Convert the entries, from the first line up to and including the line that contains "Q0 = qSketchRegion(id", into a Markdown table with the columns Row and Line text. Give each line its own numbered row, and leave out any blank lines.

§ **Data for the task**:
- - - - -

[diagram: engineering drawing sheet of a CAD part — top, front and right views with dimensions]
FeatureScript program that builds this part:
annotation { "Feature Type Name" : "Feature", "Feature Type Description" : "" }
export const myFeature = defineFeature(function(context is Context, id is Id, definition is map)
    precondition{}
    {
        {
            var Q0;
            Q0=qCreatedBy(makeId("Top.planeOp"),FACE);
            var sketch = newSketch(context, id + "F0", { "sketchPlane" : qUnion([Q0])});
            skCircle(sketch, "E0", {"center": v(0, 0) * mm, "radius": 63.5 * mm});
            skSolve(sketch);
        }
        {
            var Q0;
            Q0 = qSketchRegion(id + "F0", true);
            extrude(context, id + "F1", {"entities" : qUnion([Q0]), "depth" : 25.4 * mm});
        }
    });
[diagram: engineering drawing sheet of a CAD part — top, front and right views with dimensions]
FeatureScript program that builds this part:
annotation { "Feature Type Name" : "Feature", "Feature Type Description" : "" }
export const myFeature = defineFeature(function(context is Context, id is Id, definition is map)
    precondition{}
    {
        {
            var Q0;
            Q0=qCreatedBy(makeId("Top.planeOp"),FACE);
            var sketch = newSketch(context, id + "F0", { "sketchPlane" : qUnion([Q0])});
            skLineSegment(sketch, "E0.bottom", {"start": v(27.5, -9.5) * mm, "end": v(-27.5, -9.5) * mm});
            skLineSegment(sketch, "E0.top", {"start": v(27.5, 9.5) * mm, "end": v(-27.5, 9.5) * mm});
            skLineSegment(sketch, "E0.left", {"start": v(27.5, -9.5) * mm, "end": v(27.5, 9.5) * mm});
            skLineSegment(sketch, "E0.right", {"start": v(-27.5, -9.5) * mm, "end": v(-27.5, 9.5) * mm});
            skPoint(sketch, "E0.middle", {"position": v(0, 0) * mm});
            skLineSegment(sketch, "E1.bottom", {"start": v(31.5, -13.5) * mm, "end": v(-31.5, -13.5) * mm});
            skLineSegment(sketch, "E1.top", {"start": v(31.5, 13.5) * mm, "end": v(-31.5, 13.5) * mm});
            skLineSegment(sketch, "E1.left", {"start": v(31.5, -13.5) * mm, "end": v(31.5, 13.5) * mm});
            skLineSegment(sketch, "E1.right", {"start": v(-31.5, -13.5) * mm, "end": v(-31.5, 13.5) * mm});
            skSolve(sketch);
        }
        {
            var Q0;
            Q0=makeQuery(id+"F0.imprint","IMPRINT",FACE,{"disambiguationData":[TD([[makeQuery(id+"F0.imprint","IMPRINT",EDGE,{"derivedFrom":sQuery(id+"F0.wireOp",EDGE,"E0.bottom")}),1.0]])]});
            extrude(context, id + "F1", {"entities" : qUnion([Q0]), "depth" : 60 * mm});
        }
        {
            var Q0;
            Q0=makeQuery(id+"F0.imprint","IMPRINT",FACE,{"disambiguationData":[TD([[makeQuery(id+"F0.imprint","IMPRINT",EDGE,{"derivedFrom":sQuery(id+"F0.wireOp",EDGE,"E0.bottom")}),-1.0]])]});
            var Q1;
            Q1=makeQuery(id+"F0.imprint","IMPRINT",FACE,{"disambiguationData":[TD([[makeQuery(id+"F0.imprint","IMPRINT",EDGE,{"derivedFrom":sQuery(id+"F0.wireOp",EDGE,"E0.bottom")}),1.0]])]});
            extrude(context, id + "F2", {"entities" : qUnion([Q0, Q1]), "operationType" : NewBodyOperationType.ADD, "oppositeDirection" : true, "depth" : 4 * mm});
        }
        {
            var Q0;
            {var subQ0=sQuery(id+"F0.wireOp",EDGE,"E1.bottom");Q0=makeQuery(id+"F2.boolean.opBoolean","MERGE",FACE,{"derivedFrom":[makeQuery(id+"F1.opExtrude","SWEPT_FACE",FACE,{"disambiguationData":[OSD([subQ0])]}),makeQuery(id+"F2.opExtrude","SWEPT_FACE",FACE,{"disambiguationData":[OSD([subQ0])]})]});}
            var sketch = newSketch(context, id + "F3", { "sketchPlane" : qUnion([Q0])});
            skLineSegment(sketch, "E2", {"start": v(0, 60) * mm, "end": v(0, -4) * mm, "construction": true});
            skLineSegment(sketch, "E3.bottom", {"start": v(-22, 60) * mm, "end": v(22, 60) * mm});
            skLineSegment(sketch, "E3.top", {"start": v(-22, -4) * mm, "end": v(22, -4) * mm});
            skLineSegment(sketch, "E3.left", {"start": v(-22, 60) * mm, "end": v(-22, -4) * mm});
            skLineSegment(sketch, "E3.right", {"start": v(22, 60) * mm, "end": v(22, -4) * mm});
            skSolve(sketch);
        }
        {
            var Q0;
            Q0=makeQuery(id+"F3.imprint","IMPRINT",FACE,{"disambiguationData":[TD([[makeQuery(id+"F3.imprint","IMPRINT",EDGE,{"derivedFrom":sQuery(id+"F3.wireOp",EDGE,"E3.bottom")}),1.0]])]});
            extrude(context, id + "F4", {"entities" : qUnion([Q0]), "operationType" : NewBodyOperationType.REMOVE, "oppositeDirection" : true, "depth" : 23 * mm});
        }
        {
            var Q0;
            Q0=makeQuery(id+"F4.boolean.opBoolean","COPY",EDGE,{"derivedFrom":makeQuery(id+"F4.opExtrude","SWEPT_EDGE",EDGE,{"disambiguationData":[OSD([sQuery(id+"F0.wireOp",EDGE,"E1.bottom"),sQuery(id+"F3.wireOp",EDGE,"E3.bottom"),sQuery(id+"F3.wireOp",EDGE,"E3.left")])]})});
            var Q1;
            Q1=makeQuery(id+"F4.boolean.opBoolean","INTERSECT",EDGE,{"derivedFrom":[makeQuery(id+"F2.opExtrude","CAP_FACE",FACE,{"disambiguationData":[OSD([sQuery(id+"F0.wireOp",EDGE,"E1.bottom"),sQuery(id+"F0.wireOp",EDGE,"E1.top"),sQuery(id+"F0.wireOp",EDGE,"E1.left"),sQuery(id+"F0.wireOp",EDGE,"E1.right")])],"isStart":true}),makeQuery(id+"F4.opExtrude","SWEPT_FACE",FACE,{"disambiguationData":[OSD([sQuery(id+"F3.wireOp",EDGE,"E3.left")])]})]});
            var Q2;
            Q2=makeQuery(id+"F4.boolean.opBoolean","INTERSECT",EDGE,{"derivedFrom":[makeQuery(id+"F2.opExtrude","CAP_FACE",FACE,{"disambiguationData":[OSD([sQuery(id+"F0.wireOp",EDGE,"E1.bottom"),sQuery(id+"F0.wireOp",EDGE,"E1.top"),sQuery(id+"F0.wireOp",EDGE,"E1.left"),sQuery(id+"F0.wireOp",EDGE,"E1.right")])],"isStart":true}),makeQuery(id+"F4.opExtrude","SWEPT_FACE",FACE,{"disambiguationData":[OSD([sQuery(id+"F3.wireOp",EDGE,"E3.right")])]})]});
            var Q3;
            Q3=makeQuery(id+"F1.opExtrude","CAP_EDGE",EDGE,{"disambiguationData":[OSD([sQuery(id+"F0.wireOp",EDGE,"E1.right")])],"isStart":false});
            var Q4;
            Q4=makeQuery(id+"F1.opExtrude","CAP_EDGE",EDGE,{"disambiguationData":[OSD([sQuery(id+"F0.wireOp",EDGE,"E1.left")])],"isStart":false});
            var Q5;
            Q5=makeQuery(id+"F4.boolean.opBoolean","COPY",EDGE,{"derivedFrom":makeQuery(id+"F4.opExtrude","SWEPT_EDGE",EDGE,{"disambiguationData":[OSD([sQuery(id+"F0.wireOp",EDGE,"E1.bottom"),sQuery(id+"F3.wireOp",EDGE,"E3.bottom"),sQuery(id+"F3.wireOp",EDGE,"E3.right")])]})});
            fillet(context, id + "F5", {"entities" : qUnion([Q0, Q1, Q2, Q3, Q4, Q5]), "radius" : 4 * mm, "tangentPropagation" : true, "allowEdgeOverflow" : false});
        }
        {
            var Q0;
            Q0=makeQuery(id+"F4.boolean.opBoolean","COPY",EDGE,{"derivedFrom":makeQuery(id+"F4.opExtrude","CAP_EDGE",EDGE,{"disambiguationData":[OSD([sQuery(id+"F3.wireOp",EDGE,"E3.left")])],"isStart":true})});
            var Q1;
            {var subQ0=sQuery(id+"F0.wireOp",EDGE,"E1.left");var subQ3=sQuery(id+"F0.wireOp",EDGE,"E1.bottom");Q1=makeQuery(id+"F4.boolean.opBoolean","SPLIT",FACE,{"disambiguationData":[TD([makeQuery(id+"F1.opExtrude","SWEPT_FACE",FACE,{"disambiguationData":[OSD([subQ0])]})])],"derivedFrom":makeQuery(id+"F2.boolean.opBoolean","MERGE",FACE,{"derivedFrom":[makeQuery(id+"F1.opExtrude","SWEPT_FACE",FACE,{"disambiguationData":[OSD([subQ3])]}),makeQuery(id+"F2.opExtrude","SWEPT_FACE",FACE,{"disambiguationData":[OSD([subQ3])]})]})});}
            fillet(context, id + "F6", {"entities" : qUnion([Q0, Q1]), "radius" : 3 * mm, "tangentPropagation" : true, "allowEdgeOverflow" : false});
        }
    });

- - - - -

§ **Exercise solution**:
| Row | Line text |
|---|---|
| 1 | [diagram: engineering drawing sheet of a CAD part — top, front and right views with dimensions] |
| 2 | FeatureScript program that builds this part: |
| 3 | annotation { "Feature Type Name" : "Feature", "Feature Type Description" : "" } |
| 4 | export const myFeature = defineFeature(function(context is Context, id is Id, definition is map) |
| 5 |     precondition{} |
| 6 |     { |
| 7 |         { |
| 8 |             var Q0; |
| 9 |             Q0=qCreatedBy(makeId("Top.planeOp"),FACE); |
| 10 |             var sketch = newSketch(context, id + "F0", { "sketchPlane" : qUnion([Q0])}); |
| 11 |             skCircle(sketch, "E0", {"center": v(0, 0) * mm, "radius": 63.5 * mm}); |
| 12 |             skSolve(sketch); |
| 13 |         } |
| 14 |         { |
| 15 |             var Q0; |
| 16 |             Q0 = qSketchRegion(id + "F0", true); |